Tasks to perform =>
#1 Summarize the text on memory safety in C++26 in two sentences.
#2 Write the next part of the text on memory safety in C++26, starting right after its last sentence.

Text =>

• • • •

C++26 was finalized at the Croydon meeting in March 2026 (Sutter’s trip report). For memory safety the headline result is good news mixed with one significant deferral: the standard-library hardening + contracts + reflection trio shipped, but the [[profiles::enforce]] attribute did not — it moves to C++29 via SG23’s continued work on Stroustrup’s P3984 type-safety profile, built on Dos Reis’s P3589 general framework. That deferral is widely misreported. This page is the honest-and-actionable version: what you can turn on today for memory safety in C++26, what’s deferred to C++29, and the reflection-driven user-library bridge that works on stock clang and GCC right now.
Today
What’s in C++26 (finalized 2026-03-28)
| Paper | Author(s) | What it gives you |
|---|---|---|
| P2900 Contracts | Berne, Doumler, Krzemieński, et al. | pre / post clauses on functions; contract_assert in bodies. Multiple evaluation semantics (ignore / observe / enforce). Adopted Hagenberg Feb 2025; Croydon vote 114-12-3 (the contested feature). |
| P3471 Hardened standard library | Varlamov, Dionne | First standard user of contracts: turns common UB in the stdlib (out-of-range vector::operator[], deref of null unique_ptr, string overruns) into contract violations when the implementation runs in hardened mode. |
| P2996 Reflection | Childers, Sutton, Revzin, Yang, et al. | Compile-time introspection of types, members, annotations. Powers the user-library profile demo below. Covered in depth in first-reflection and the rest of the reflection series. |
What’s NOT in C++26 (deferred to C++29)
| Paper | Author(s) | Status |
|---|---|---|
| P3081 Core safety profiles | Herb Sutter | R2 dated Feb 2025; not adopted in C++26. The proposal that defined [[profiles::enforce(bounds, type, lifetime)]] and the per-rule mechanics. |
| P3589 Profiles: the framework | Gabriel Dos Reis | R2 May 2025. The general framework (separate from any specific profile). SG23 working draft for C++29. |
| P3543 Response to P3081 | Gill, Jabot, Lakos, Berne, Doumler | R0 2024. Bloomberg-led counter-paper that contributed to the deferral. Argues granularity / error-reporting / migration path all need rework. |
| P3984 A type-safety profile | Bjarne Stroustrup | D-R-A-F-T R0 dated Jan 28 2026. The type-safety profile re-cast on top of the Dos Reis framework. SG23 focus at Croydon. |
| P4158 Subsetting and restricting C++ for memory safety | Oliver Hunt (Apple, WebKit) | Practical experience report on hardening 4M LOC at WebKit; validates the subsetting approach. |
No shipping compiler implements [[profiles::enforce]] today. clang-p2996 and GCC 16.1 ship reflection (P2996) and partial contracts (P2900) support; neither advertises the profile attribute. The mechanisms in the next subsection are what gets you profile-equivalent coverage on real toolchains right now.

• • • •

Collected data =>
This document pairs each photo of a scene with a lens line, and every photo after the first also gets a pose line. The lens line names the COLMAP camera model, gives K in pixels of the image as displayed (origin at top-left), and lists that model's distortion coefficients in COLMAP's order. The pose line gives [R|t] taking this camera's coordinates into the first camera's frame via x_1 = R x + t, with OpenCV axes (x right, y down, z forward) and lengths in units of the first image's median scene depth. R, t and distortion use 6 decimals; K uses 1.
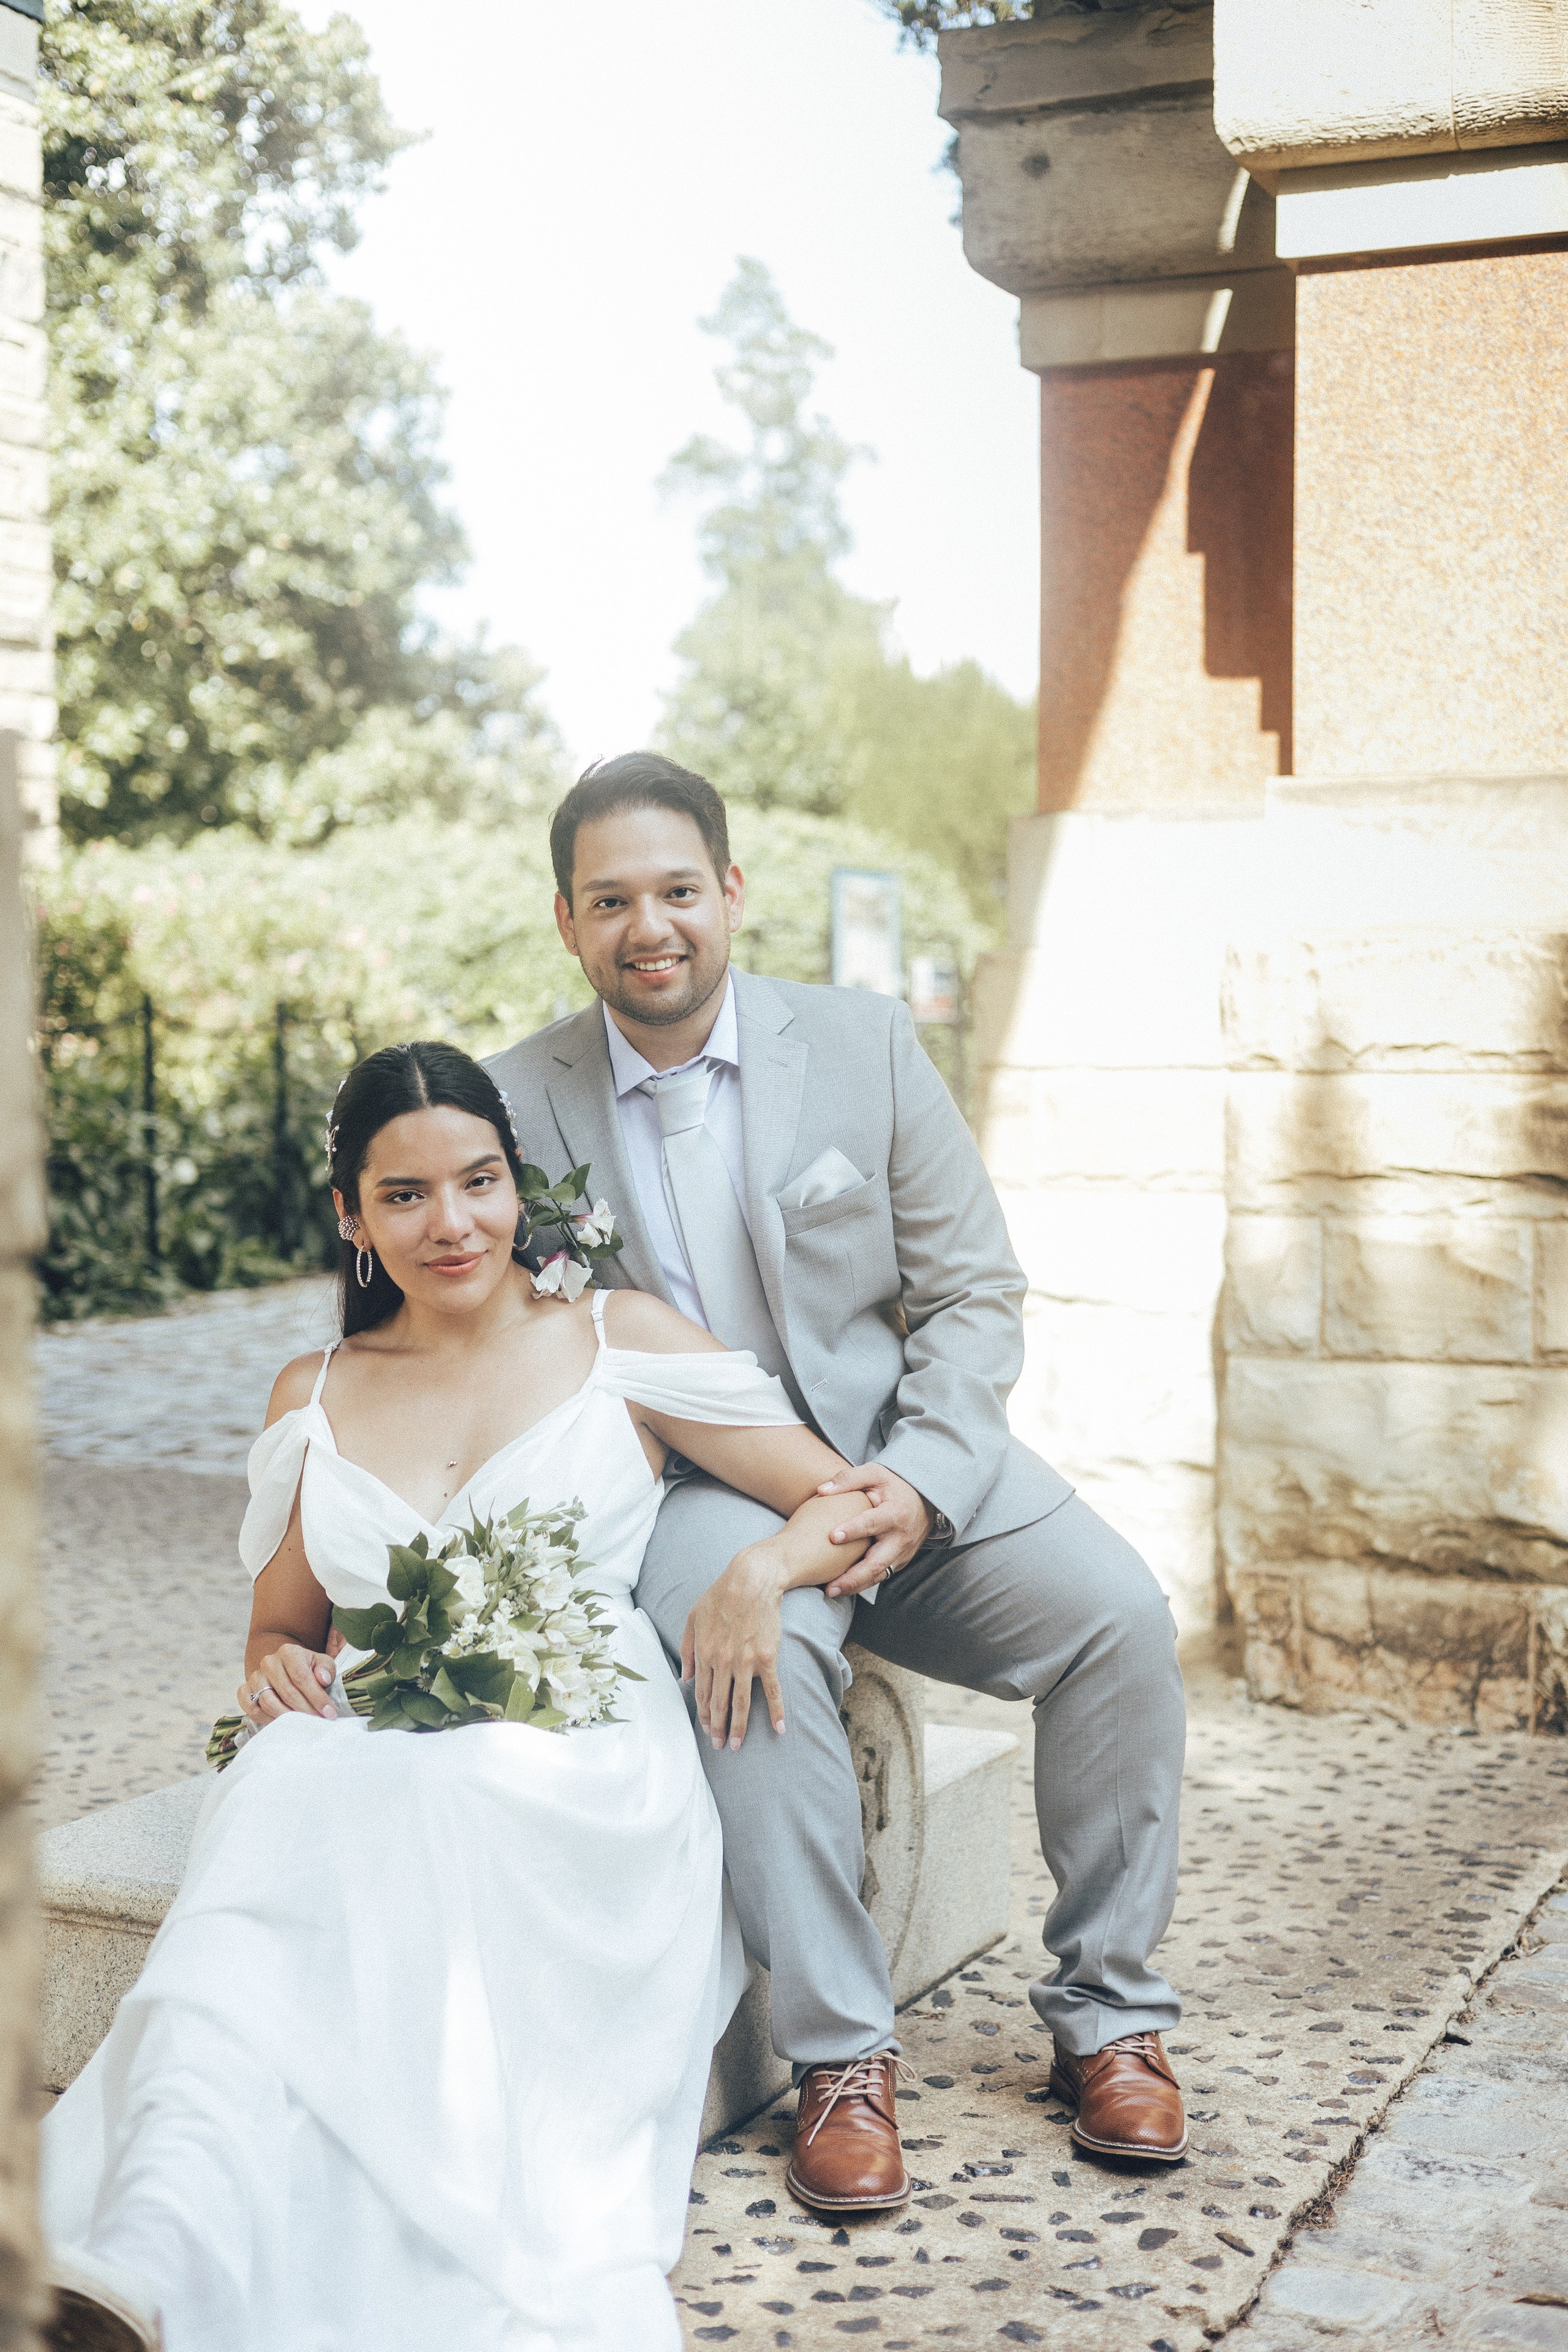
lens RADIAL K [[3394.5, 0, 781.6], [0, 3394.5, 1108.8], [0, 0, 1]] dist [0.017580, 0.035200]
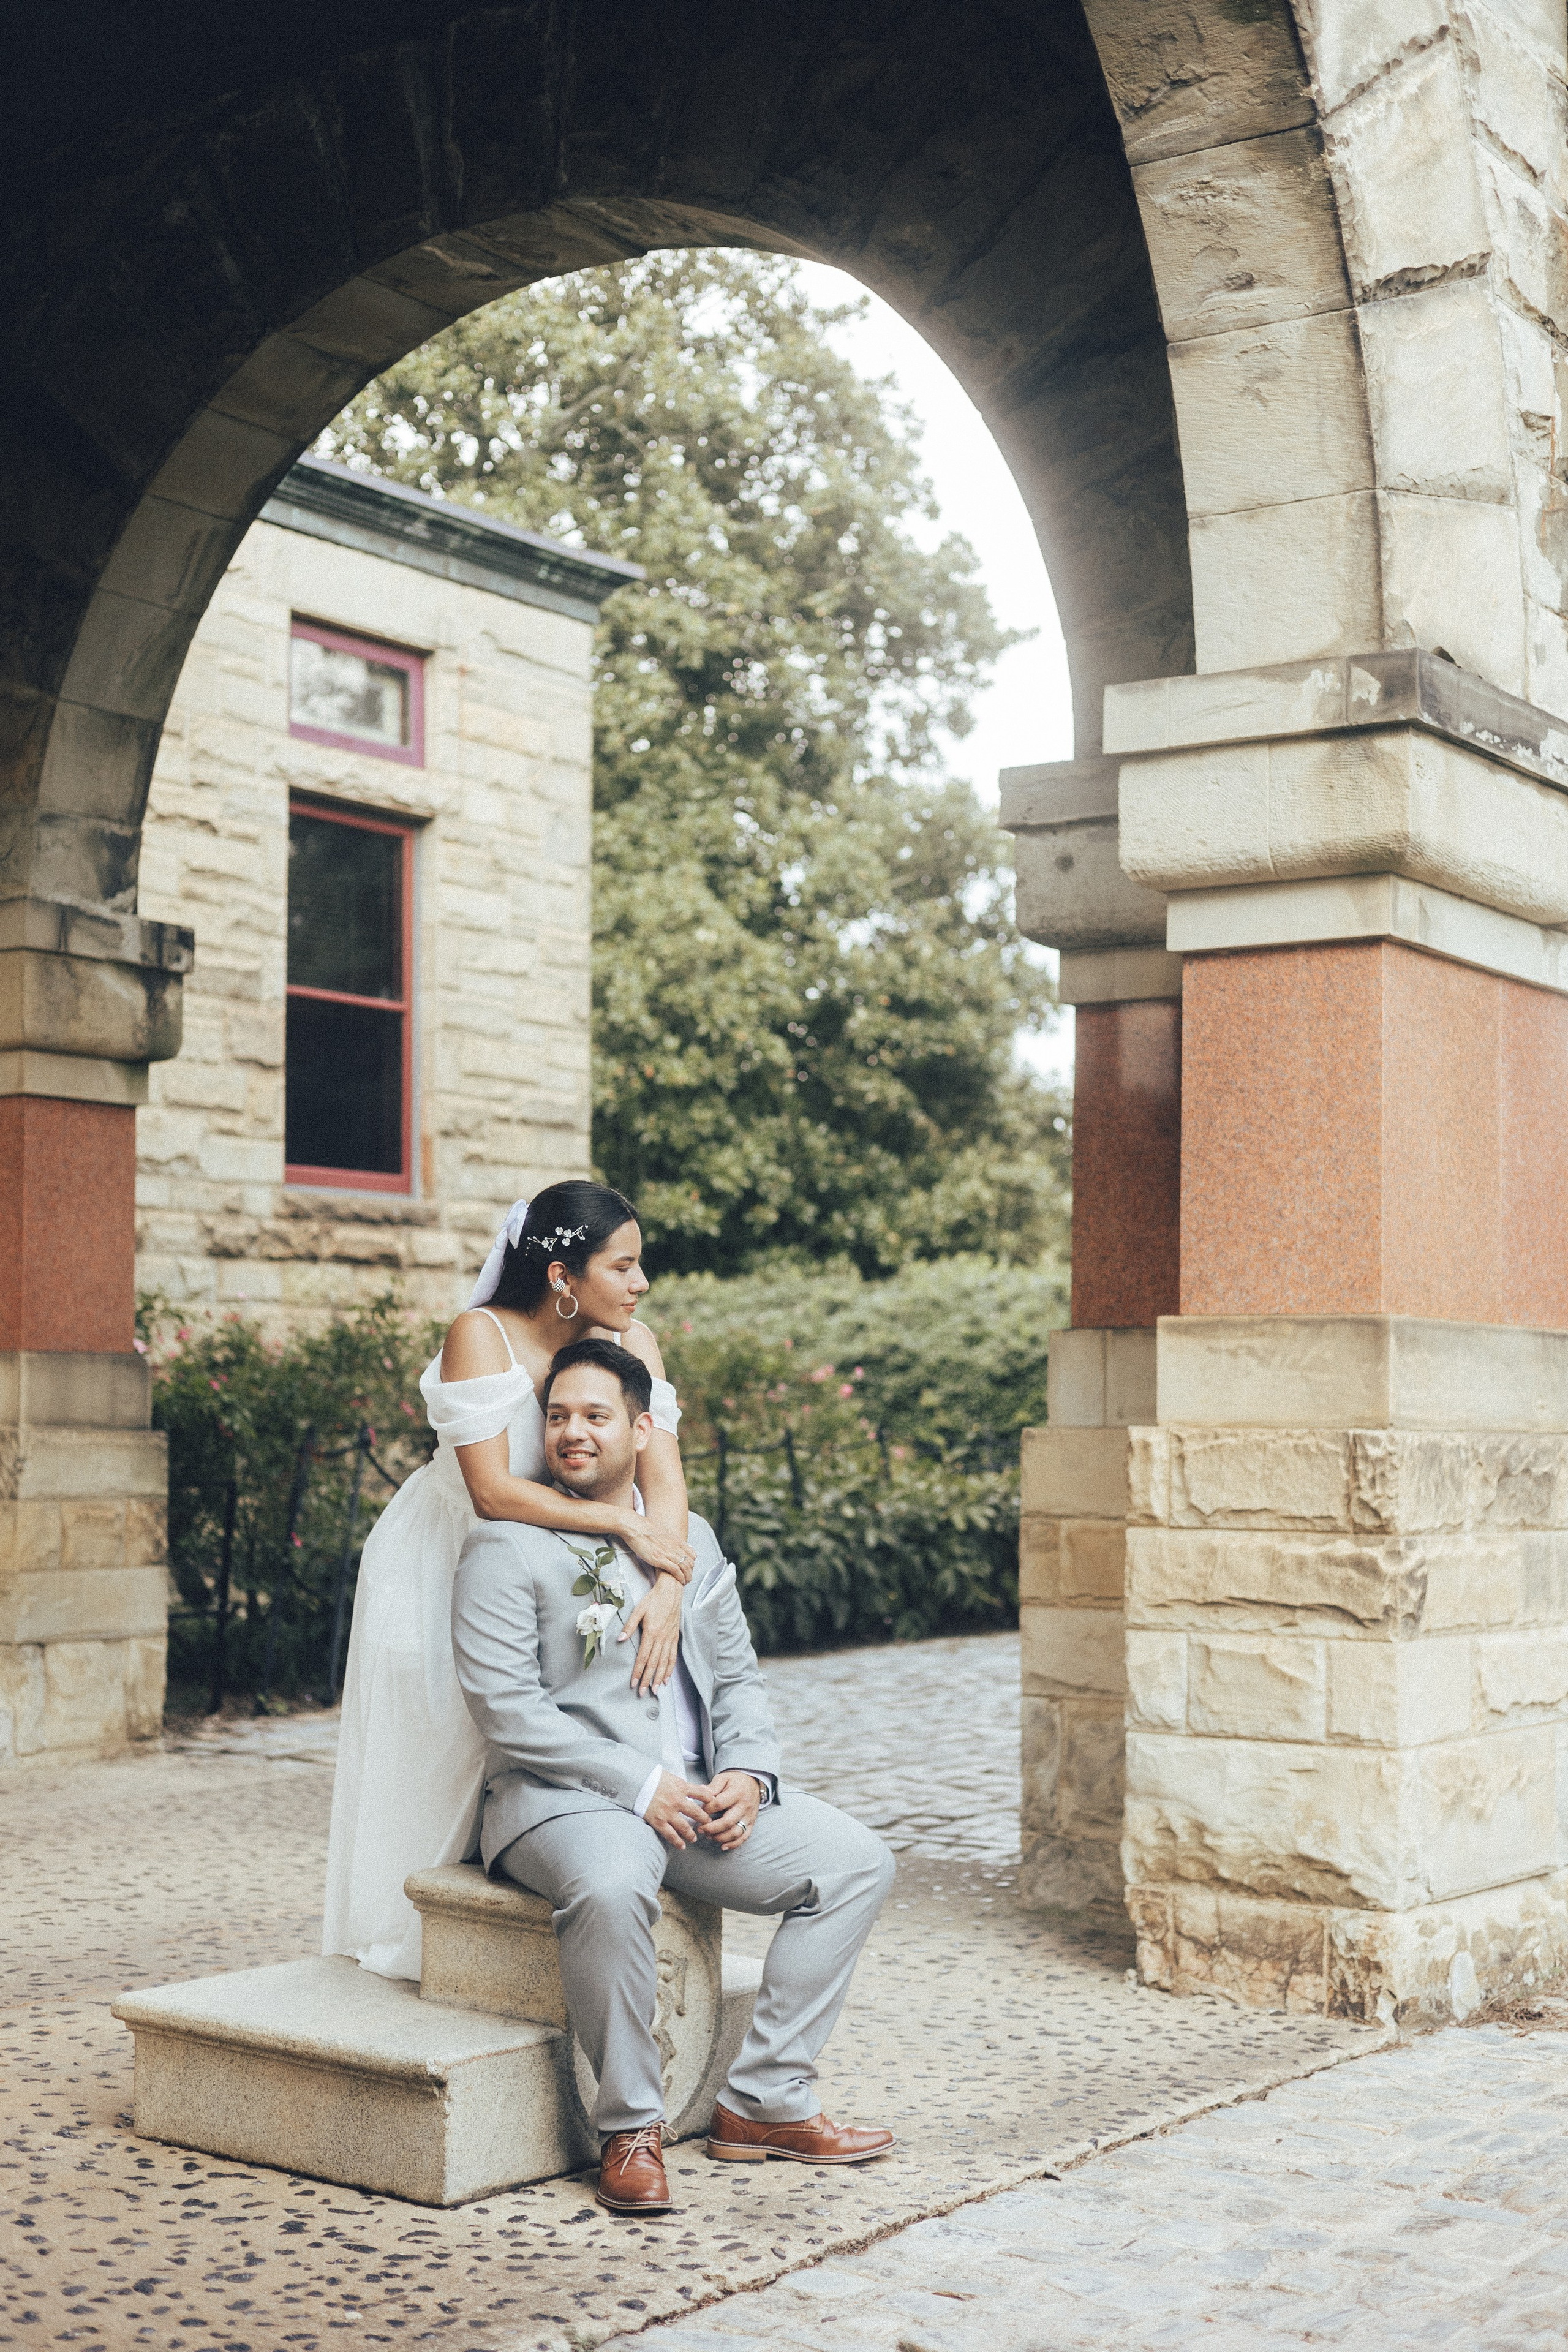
lens RADIAL K [[3290.5, 0, 784.0], [0, 3290.5, 1176.0], [0, 0, 1]] dist [0.013150, 0.017463]
pose [[0.979068, 0.000667, -0.203530, 0.271651], [-0.021055, 0.994961, -0.098022, -0.018434], [0.202439, 0.100256, 0.974149, -0.367653]]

• • • •

Responses to the tasks =>
#1 C++26, finalized at the Croydon meeting in March 2026, shipped contracts (P2900), a hardened standard library (P3471), and reflection (P2996), but the [[profiles::enforce]] attribute was deferred to C++29. There, SG23 continues work on Stroustrup's P3984 type-safety profile built on Dos Reis's P3589 framework, and in the meantime no shipping compiler implements the attribute, though clang-p2996 and GCC 16.1 ship reflection and partial contracts support.

#2
Pre-Brno update (May 2026 mailing)
The May 2026 WG21 mailing (the pre-Brno mailing, 116 papers, dropped early May) sharpens the C++29 direction with three load-bearing papers:
| Paper | Author(s) | What it does |
|---|---|---|
| P2000R0 Direction for ISO C++29 | Vandevoorde, Garland, McKenney, Orr, Stroustrup, Wong (Feb 2026) | The formal direction-setting paper for C++29, naming safety as the headline axis. |
| D3704R0 A type-safety profile | Stroustrup (Jan 2026) | Revision of P3984; explicit alignment to Dos Reis’s P3589 framework. SG23 focus at Brno. |
| P3970R0 Profiles and Safety: a call to action | Vandevoorde, Garland, McKenney, Orr, Stroustrup, Wong (Jan 2026) | Co-signed by all the C++29-direction authors; argues for concrete profile timelines and reaffirms safety as a non-negotiable C++29 deliverable. |
Brno (8–13 June 2026) is the next milestone; SG23 is expected to refine the type-safety profile against P3589’s framework. What this changes for the page above: nothing in today’s recommendations — you still flip the hardened-stdlib macro, you still run clang-tidy with the safety check sets, you still use the reflection-driven user-library profile below. The May mailing is signal that the C++29 timeline is being defended, not slipping further. Re-checked 2026-05-17.
What you CAN flip on today
For the bug classes that the deferred profile attribute would have caught, real workable mechanisms exist on shipping toolchains. The following table is the “what to actually turn on” view — the rest of this section walks each row in detail.
| Mechanism | How to enable | Catches |
|---|---|---|
| Hardened stdlib | clang: -D_LIBCPP_HARDENING_MODE=_LIBCPP_HARDENING_MODE_FASTGCC: -D_GLIBCXX_ASSERTIONS (or -fhardened)MSVC: _ITERATOR_DEBUG_LEVEL=1 | vector::operator[] OOB, deref of null unique_ptr, string overruns |
clang-tidy pro-* checks | clang-tidy 21+ (cross-tool: works with clang, GCC, MSVC builds) | Pointer arithmetic, array decay, unchecked container access, unsafe casts (the literal Core Guidelines profile rules) |
| MSVC Lifetime Profile | MSVC: /analyze with EspXEngine.(no clang/GCC equivalent in mainline) | Dangling pointers, use-after-scope (Sutter’s original Lifetime Profile design, 2018-onward) |
[[clang::lifetimebound]] | clang: [[clang::lifetimebound]]GCC: [[gnu::access]] cousinMSVC: partial | API-boundary lifetime hints |
| C++26 Contracts (P2900) | clang-p2996: -fcontracts=enforceGCC 16.1: warnings only MSVC: roadmap | User-written precondition / postcondition violations |
Hardened standard library (P3471)
This is the highest-leverage thing you can do today for memory safety in C++26. It’s standardised, deployed at scale, and free of code change at call sites. Google’s deployment across hundreds of millions of LOC reports 0.3% performance impact and 1000+ bugs found, including security-critical ones (cited in P3471R4).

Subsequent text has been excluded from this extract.